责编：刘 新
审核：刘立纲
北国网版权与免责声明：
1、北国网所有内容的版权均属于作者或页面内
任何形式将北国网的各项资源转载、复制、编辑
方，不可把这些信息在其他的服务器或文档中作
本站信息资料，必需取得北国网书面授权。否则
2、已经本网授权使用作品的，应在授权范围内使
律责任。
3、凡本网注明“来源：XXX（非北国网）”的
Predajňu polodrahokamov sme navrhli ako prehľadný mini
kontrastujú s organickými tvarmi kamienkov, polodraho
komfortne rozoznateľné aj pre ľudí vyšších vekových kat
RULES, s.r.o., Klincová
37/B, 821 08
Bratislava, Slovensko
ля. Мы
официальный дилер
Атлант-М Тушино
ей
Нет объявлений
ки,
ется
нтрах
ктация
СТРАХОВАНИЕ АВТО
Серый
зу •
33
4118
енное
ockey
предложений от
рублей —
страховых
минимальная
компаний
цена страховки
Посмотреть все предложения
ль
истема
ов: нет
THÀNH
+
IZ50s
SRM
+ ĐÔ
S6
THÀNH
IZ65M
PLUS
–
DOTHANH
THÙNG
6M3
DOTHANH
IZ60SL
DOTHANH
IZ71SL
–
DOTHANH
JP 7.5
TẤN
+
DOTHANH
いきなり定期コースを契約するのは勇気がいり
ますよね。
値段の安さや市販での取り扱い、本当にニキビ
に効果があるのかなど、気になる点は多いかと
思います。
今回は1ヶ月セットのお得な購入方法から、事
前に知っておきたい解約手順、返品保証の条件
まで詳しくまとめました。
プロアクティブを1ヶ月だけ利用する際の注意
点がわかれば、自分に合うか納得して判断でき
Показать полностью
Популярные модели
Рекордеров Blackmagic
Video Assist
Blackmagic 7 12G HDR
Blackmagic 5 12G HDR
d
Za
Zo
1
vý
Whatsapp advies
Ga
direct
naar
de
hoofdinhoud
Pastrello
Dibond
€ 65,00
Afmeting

Job —
Each line of the records should be transcribed without change.

Completed task —
责编：刘 新
审核：刘立纲
北国网版权与免责声明：
1、北国网所有内容的版权均属于作者或页面内
任何形式将北国网的各项资源转载、复制、编辑
方，不可把这些信息在其他的服务器或文档中作
本站信息资料，必需取得北国网书面授权。否则
2、已经本网授权使用作品的，应在授权范围内使
律责任。
3、凡本网注明“来源：XXX（非北国网）”的
Predajňu polodrahokamov sme navrhli ako prehľadný mini
kontrastujú s organickými tvarmi kamienkov, polodraho
komfortne rozoznateľné aj pre ľudí vyšších vekových kat
RULES, s.r.o., Klincová
37/B, 821 08
Bratislava, Slovensko
ля. Мы
официальный дилер
Атлант-М Тушино
ей
Нет объявлений
ки,
ется
нтрах
ктация
СТРАХОВАНИЕ АВТО
Серый
зу •
33
4118
енное
ockey
предложений от
рублей —
страховых
минимальная
компаний
цена страховки
Посмотреть все предложения
ль
истема
ов: нет
THÀNH
+
IZ50s
SRM
+ ĐÔ
S6
THÀNH
IZ65M
PLUS
–
DOTHANH
THÙNG
6M3
DOTHANH
IZ60SL
DOTHANH
IZ71SL
–
DOTHANH
JP 7.5
TẤN
+
DOTHANH
いきなり定期コースを契約するのは勇気がいり
ますよね。
値段の安さや市販での取り扱い、本当にニキビ
に効果があるのかなど、気になる点は多いかと
思います。
今回は1ヶ月セットのお得な購入方法から、事
前に知っておきたい解約手順、返品保証の条件
まで詳しくまとめました。
プロアクティブを1ヶ月だけ利用する際の注意
点がわかれば、自分に合うか納得して判断でき
Показать полностью
Популярные модели
Рекордеров Blackmagic
Video Assist
Blackmagic 7 12G HDR
Blackmagic 5 12G HDR
d
Za
Zo
1
vý
Whatsapp advies
Ga
direct
naar
de
hoofdinhoud
Pastrello
Dibond
€ 65,00
Afmeting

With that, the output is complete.